Huge problem with rcube_imap get_raw_body function?

Started by CaptSaltyJack, April 21, 2013, 12:42:08 PM

Previous topic - Next topic

CaptSaltyJack

I've just nailed a problem that's been bugging me for WEEKS. I cannot explain how satisfying this is. :)

To make a long story short: I've got the markasjunk2 plugin installed. (https://github.com/JohnDoh/Roundcube-Plugin-Mark-as-Junk-2)

I noticed that when I marked emails in RoundCube as spam, they were learned, but if I ran "sa-learn" via shell on that message, it was learned again. Odd, since SpamAssassin is not supposed to relearn things it already knows as ham or spam.

After MUCH digging, I discovered that markasjunk2's call to $rcmail->storage->get_raw_body($uid) was returning a body with CRs (^M) at the end of each line.
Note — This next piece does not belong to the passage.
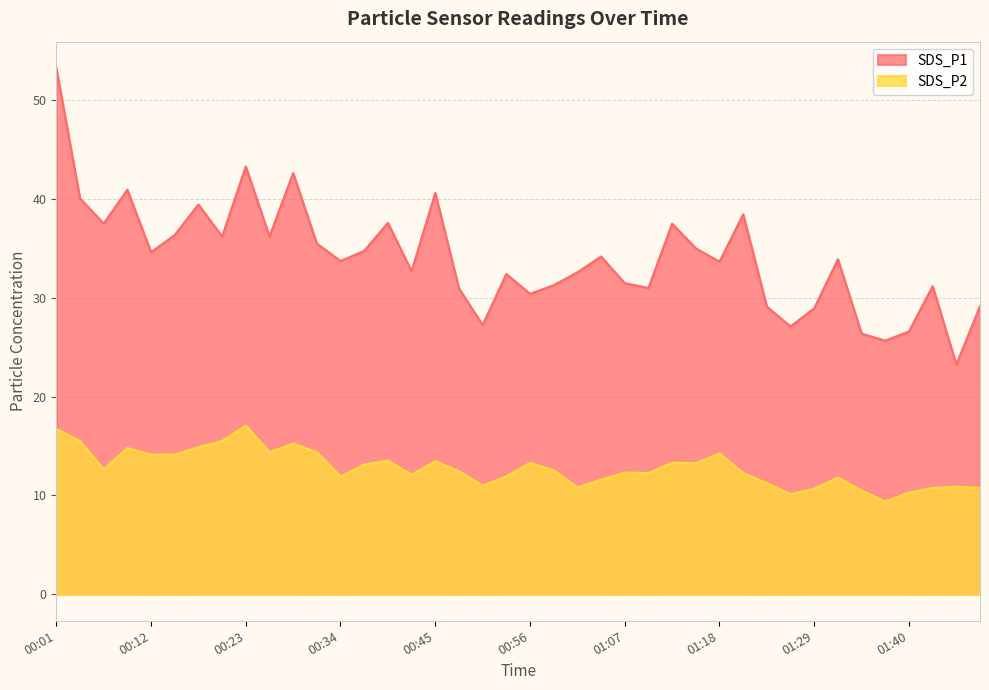

True or false: SDS_P2 has more than 2 interior local peaks.

True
These CRs are *NOT* in the actual email files stored in /var/vmail! get_raw_body() is appending them. This resulted in a message with an entirely different SHA1 hash, which was throwing off SpamAssassin and hence registering as a different email.
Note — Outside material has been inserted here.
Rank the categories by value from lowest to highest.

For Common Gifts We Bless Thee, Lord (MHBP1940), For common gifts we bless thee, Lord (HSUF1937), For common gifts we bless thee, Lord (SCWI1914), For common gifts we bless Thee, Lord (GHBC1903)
So I've fixed this by using str_replace() in markasjunk2 to remove the \r characters. But I'm wondering if get_raw_body() is supposed to be appending CRs like that? Is it a bug? Do other parts of RoundCube depend on those CRs being added?

alec

Quote from: CaptSaltyJack on April 21, 2013, 12:42:08 PM
$rcmail->storage->get_raw_body($uid) was returning a body with CRs (^M) at the end of each line.
I think this is not true, at least in 0.9.

CaptSaltyJack

I can almost guarantee it's true. Take a look at this file in the markasjunk2 plugin:

https://github.com/JohnDoh/Roundcube-Plugin-Mark-as-Junk-2/blob/master/drivers/cmd_learn.php

Specifically:


if (preg_match('/%f/', $command)) {
    $tmpfname = tempnam($temp_dir, 'rcmSALearn');
    file_put_contents($tmpfname, $rcmail->storage->get_raw_body($uid));
    $tmp_command = str_replace('%f', $tmpfname, $command);
}


The resulting file created from file_put_contents() definitely has CRs inserted at the ends of each line which is causing problems when sa-learn creates a SHA1 hex hash made from the first 1024 characters of the body. Unless PHP's file_put_contents() is somehow inserting CRs. Otherwise, get_raw_body() is most certainly adding CRs because those CRs are not present in the mail files in /var/vmail.

CaptSaltyJack

I applied a fix to markasjunk2 by changing this:

file_put_contents($tmpfname, $rcmail->storage->get_raw_body($uid));

To this:

file_put_contents($tmpfname, str_replace("\r", "", $rcmail->storage->get_raw_body($uid)));

And now SpamAssassin's Bayes.pm plugin is getting the right msg_id hash whether I mark an email as spam via RoundCube, or use sa-learn in the shell.

jmouse888

#4
This is also causing the "bounce" plugin to send bad-formatted messages.  The extra line-break is causing most headers to be rendered as a part of the body in the redirected/bounced messages.

in bounce.php, line 90

    $msg_body = $rcmail->imap->get_raw_body($msg_uid);

changed to

    $msg_body = str_replace("\r", "", $rcmail->imap->get_raw_body($msg_uid));


CaptSaltyJack

Cool. Seems the problem lies with roundcube, perhaps.